In connection with the above purposes, your personal information may be transferred to, or
otherwise processed by third party service providers acting on our behalf, our agents and law
enforcement authorities (including the police).
Access to Information
The GDPR gives you the right to access information held about you. You have the right to ask for a
copy of the personal information held about you. You also have the right to ask for inaccuracies in
information to be corrected. Any access request is not subject to a fee unless the requests are
unreasonable in which case a fee may be charged and will be disclosed at the time of request. A
copy of the information held about you by us can be requested by writing to us at the address
Transfer of Information Abroad
We will not transfer your personal information outside the EU without first obtaining your consent.
Change of Policy
We may occasionally change the Privacy Notice to reflect customer and company feedback. Any
changes will be shown on this page.
Our business has the effective processes to identify, report, manage and resolve any personal data
Dealing with Data Protection Complaints
We aim to comply fully with our obligations under the General Data Protection Regulations. If a
customer has any questions or concerns regarding our company’s management of personal data
including their right to access data about themselves, then they should contact Adam Crake the
director, who is responsible for ensuring our company is compliant with data protection and is the
nominated data protection lead or Data Protection Officer (DPO).
If our company holds inaccurate information, then the customer should write to our firm at the
address shown providing the director with any evidence to show what the information should say
keeping copies of the correspondence. If after a reasonable amount of time (28 days is
recommended) the information has not been corrected, then the customer can make a complaint.
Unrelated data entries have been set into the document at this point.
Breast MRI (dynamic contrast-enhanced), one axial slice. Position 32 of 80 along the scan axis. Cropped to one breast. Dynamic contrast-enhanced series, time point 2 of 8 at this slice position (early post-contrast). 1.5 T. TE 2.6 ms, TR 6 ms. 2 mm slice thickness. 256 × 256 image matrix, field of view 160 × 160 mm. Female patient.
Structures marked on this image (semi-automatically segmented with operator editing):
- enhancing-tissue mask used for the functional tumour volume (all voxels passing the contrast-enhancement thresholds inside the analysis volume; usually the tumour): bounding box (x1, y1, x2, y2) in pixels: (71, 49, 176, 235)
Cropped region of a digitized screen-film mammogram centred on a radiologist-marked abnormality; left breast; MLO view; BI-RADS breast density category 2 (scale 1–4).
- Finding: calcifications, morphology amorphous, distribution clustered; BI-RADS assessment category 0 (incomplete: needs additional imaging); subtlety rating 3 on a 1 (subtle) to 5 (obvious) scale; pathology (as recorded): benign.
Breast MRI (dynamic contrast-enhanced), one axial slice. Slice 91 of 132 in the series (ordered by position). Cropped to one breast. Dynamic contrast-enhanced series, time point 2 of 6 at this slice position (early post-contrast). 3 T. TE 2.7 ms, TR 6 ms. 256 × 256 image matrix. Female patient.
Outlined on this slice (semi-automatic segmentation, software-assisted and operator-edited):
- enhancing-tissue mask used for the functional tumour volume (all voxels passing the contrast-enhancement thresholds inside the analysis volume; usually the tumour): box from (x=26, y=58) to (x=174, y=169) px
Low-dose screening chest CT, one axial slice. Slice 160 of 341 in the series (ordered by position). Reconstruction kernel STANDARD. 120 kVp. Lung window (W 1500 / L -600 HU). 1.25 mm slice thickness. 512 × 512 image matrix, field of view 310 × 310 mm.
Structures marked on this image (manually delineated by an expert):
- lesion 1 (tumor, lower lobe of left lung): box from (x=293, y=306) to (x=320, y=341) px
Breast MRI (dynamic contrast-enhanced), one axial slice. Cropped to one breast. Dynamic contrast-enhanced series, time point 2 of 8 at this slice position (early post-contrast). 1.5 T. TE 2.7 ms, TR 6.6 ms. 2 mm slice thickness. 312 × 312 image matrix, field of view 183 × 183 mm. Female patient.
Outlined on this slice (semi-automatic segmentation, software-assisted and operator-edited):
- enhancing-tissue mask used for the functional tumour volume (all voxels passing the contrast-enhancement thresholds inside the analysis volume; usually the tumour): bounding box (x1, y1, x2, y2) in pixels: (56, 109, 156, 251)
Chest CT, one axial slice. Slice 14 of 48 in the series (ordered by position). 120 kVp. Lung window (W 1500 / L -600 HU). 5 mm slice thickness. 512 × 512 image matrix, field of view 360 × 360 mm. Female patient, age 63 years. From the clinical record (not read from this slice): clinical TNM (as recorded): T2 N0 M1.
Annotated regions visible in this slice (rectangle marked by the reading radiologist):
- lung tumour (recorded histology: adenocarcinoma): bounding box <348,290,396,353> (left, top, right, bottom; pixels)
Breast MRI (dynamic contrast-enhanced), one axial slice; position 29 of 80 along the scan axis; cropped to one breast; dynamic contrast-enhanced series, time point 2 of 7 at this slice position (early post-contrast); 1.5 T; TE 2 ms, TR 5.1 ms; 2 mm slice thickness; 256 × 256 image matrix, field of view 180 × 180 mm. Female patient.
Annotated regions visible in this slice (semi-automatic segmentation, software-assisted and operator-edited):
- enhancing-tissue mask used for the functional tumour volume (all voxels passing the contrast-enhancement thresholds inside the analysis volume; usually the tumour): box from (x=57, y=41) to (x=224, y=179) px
There are two courses of action:
1. Contact the director to process the complaint.
2. If the customer is still dissatisfied, they can go directly to the Information Commissioner, the
independent body that oversees data protection and the GDPR. They can be contacted on
0303 123 1113 or their website is www.ico.org.uk.
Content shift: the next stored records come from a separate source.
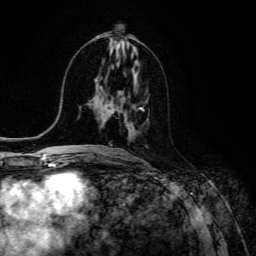
Breast MRI (dynamic contrast-enhanced), one axial slice. Slice 60 of 134 in the series (ordered by position). Cropped to one breast. Dynamic contrast-enhanced series, time point 2 of 6 at this slice position (early post-contrast). 3 T. TE 4.7 ms, TR 8.9 ms. 256 × 256 image matrix, field of view 180 × 180 mm. Female patient.
Annotated regions visible in this slice (semi-automatic segmentation, software-assisted and operator-edited):
- enhancing-tissue mask used for the functional tumour volume (all voxels passing the contrast-enhancement thresholds inside the analysis volume; usually the tumour): bounding box <104,105,144,111> (left, top, right, bottom; pixels)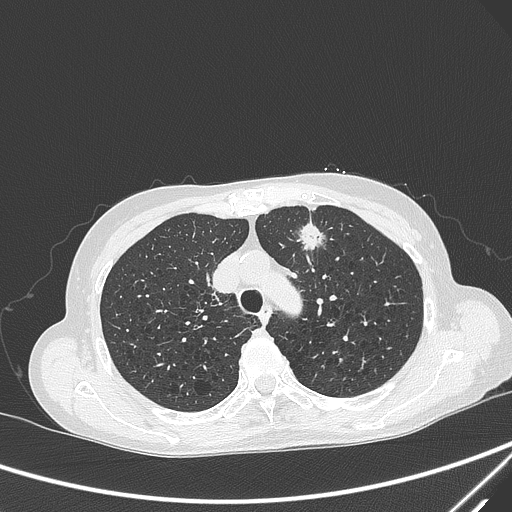
Chest CT, one axial slice. Position 227 of 299 along the scan axis. 120 kVp. Lung window (W 1500 / L -600 HU). 512 × 512 image matrix, field of view 350 × 350 mm. Female patient, age 71 years. Case-level facts recorded for this patient, not image findings: clinical TNM (as recorded): T1c N0 M0.
Outlined on this slice (rectangle marked by the reading radiologist):
- lung tumour (recorded histology: adenocarcinoma): box from (x=295, y=220) to (x=328, y=261) px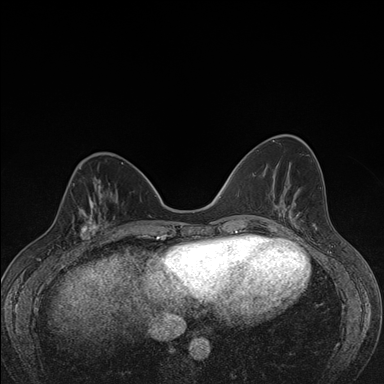
Breast MRI (dynamic contrast-enhanced), one axial slice; dynamic contrast-enhanced series, time point 2 of 7 at this slice position (early post-contrast); 1.5 T; TE 1.5 ms, TR 4.2 ms; 1.1 mm slice thickness; 384 × 384 image matrix, field of view 310 × 310 mm. Female patient.
Annotated regions visible in this slice (semi-automatically segmented with operator editing):
- enhancing-tissue mask used for the functional tumour volume (all voxels passing the contrast-enhancement thresholds inside the analysis volume; usually the tumour): bounding box (x1, y1, x2, y2) in pixels: (58, 198, 107, 248)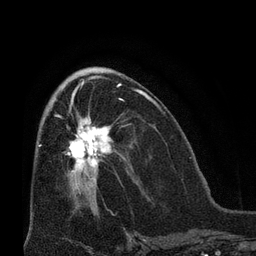
Breast MRI (dynamic contrast-enhanced), one axial slice; cropped to one breast; dynamic contrast-enhanced series, time point 2 of 8 at this slice position (early post-contrast); 3 T; TE 2.1 ms, TR 4.8 ms; 256 × 256 image matrix, field of view 170 × 170 mm. Female patient.
Structures marked on this image (semi-automatic segmentation, software-assisted and operator-edited):
- enhancing-tissue mask used for the functional tumour volume (all voxels passing the contrast-enhancement thresholds inside the analysis volume; usually the tumour): bounding box [x1, y1, x2, y2] px = [54, 102, 112, 180]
We are committed to ensuring that your information is secure. In order to prevent unauthorised
access or disclosure, we have put in place suitable physical, electronic and managerial procedures to
safeguard and secure the information we collect online.
A cookie is a small file which asks permission to be placed on your computer’s hard drive. Once you
agree, the file is added and the cookie helps analyse web traffic or lets you know when you visit a
particular site. Cookies allow web applications to respond to you as an individual. The web
application can tailor its operations to your needs, likes and dislikes by gathering and remembering
information about your preferences.
We use traffic log cookies to identify which pages are being used. This helps us analyse data about
web page traffic and improve our website in order to tailor it to customer needs. We only use this
information for statistical analysis purposes and then the data is removed from the system.
Overall, cookies help us provide you with a better website, by enabling us to monitor which pages
you find useful and which you do not. A cookie in no way gives us access to your computer or any
information about you, other than the data you choose to share with us.
You can choose to accept or decline cookies. Most web browsers automatically accept cookies, but
you can usually modify your browser setting to decline cookies if you prefer. This may prevent you
from taking full advantage of the website.
Links to other websites
Our website may contain links to other websites of interest. However, once you have used these
links to leave our site, you should note that we do not have any control over that other website.
Therefore, we cannot be responsible for the protection and privacy of any information which you
provide whilst visiting such sites and such sites are not governed by this privacy statement. You
should exercise caution and look at the privacy statement applicable to the website in question.